Text below:
MA in Oriental StudiesMA Courses in Iranian Studies
Persian
Two years of Persian language instruction provide proficiency in areas of comprehension, conversation, reading, and writing.  Students explore the intricacies and complexities of the Persian language through the introduction of original literary works—prose and poetry, classical and modern.  Larger social, political, historical, and cultural aspects of literary production in Persian are emphasized.
Political Translations in Persian
This course aims to understand the unique Islamic politics of Iran through the translation of various political texts and studying of political terms as a way of examining the theocracy and political phenomena of the Islamic Republic of Iran. This course reviews the trends of Iranian political thought from ancient to modern times. Arguments by political philosophers from various eras are looked at to learn the characteristics of the history of Iranian political thought.
Iranian Languages: Historical Overview
The term “Iranian language” is applied to any language which is descended from a proto-Iranian parent language (unattested by texts) spoken, presumably, in Central Asia in the late 3rd to early 2nd millennium B.C.E. In historical times, Iranian languages have been spoken over an area stretching from easternmost Chinese Turkestan to western Europe. This course aims to give a thorough grounding in Old, Middle and New Iranian languages.
Theoretical Issues of the Persian Grammar
This course covers the major empirical and theoretical issues in the study of morphology, phonology and syntax emphasizing links to other components of Persian grammar.
Arabo-Persian Sources
This course aims at fulfilling a twofold purpose: to acquaint students with classical Arabo-Persian literature and familiarize students with the history and development of Classical Arabic and Persian culture and literature and the sources for their study.
Problems of Iranian Literature
After an introduction covering the changes in Iranian literature in the nineteenth century and the early moves towards the simplification of the ornate classical style, the course examines the adoption of new genres and styles under Western influence, the tendency towards colloquialism, treatment of political and social issues and the development of these trends up to recent times. The set texts are selected from a range of fictional literature in the form of short stories, representative extracts from novels, and non-fictional pieces such as essays, articles in literary journals, biographies and relevant works of social and political analysis.
End of Text.
Dataset extract below:
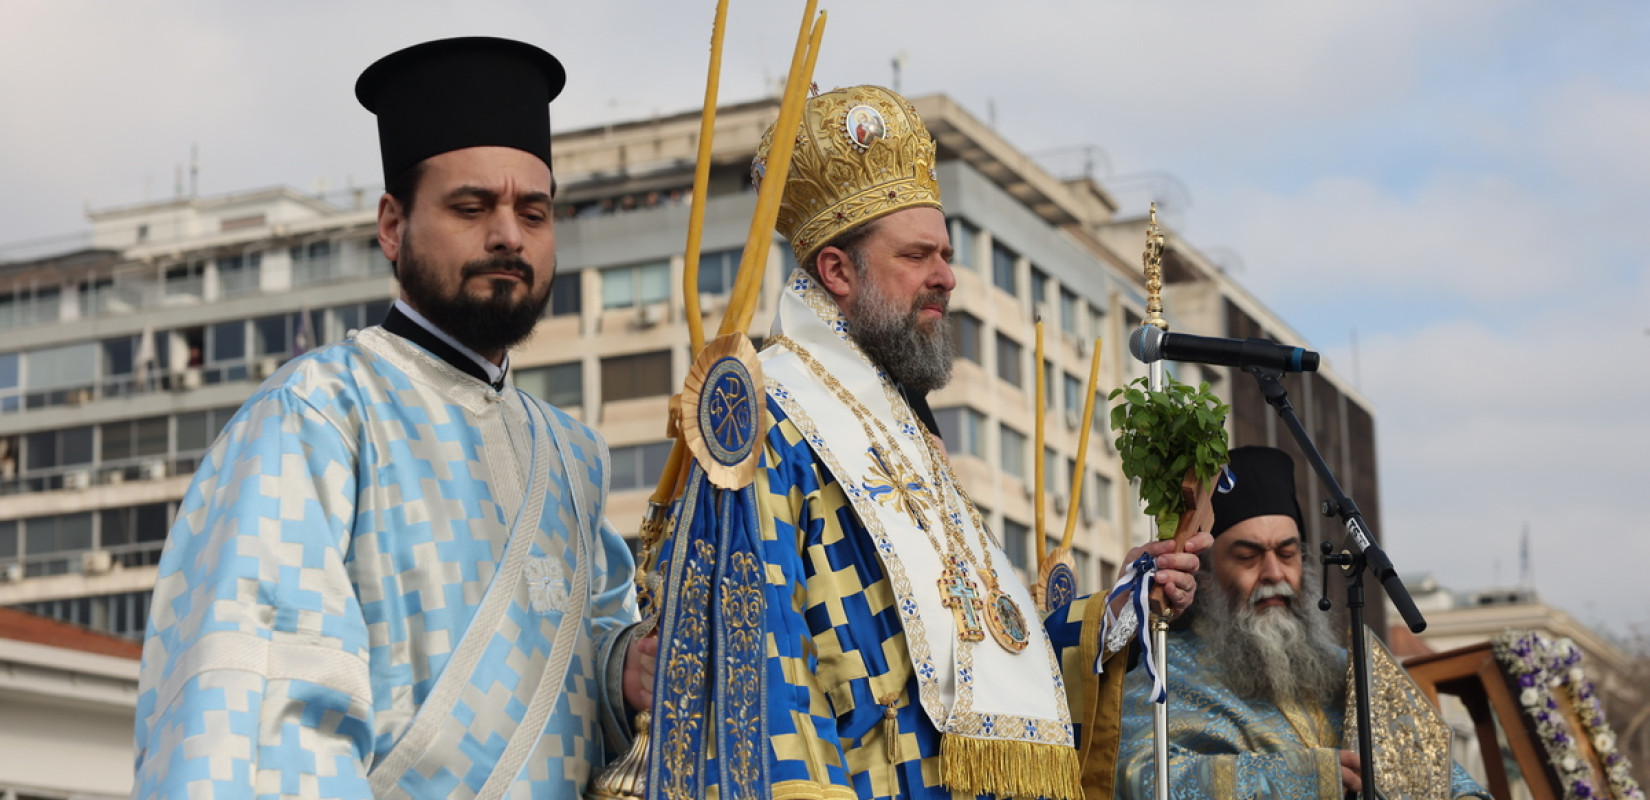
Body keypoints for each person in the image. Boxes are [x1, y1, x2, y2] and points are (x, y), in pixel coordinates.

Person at [641, 84, 1208, 800]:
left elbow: (985, 655)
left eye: (945, 253)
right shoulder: (770, 418)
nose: (947, 277)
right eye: (918, 256)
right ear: (837, 271)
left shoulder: (909, 433)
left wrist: (1119, 609)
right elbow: (760, 676)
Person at [132, 37, 650, 799]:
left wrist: (623, 672)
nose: (508, 234)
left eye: (532, 212)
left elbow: (583, 675)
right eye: (471, 207)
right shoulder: (316, 417)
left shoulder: (572, 453)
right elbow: (270, 713)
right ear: (391, 225)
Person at [1115, 446, 1489, 799]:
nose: (1274, 573)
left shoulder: (1350, 670)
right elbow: (1141, 778)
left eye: (1287, 553)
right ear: (1208, 577)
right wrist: (1303, 779)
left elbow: (1440, 778)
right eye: (1248, 556)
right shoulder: (1164, 670)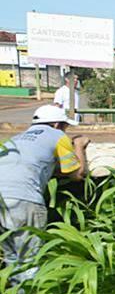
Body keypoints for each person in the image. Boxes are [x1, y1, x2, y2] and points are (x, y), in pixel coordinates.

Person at [0, 105, 89, 283]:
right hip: (24, 199)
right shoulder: (57, 136)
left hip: (2, 200)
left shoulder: (15, 140)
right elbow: (78, 174)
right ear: (57, 124)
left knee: (12, 259)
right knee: (30, 261)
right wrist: (79, 145)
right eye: (65, 126)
End of Dataset extract.
Problem set:
[1] In the Iranian Studies course descriptions, where was the proto-Iranian parent language presumably spoken?
[2] Repeat the part of the Iranian Studies course descriptions that opens with the words containing "Theoretical Issues of" and closes with "for their study.".
The lines after the Iranian Studies course descriptions are separate material.

Exercise results:
[1] In Central Asia.

[2]
Theoretical Issues of the Persian Grammar
This course covers the major empirical and theoretical issues in the study of morphology, phonology and syntax emphasizing links to other components of Persian grammar.
Arabo-Persian Sources
This course aims at fulfilling a twofold purpose: to acquaint students with classical Arabo-Persian literature and familiarize students with the history and development of Classical Arabic and Persian culture and literature and the sources for their study.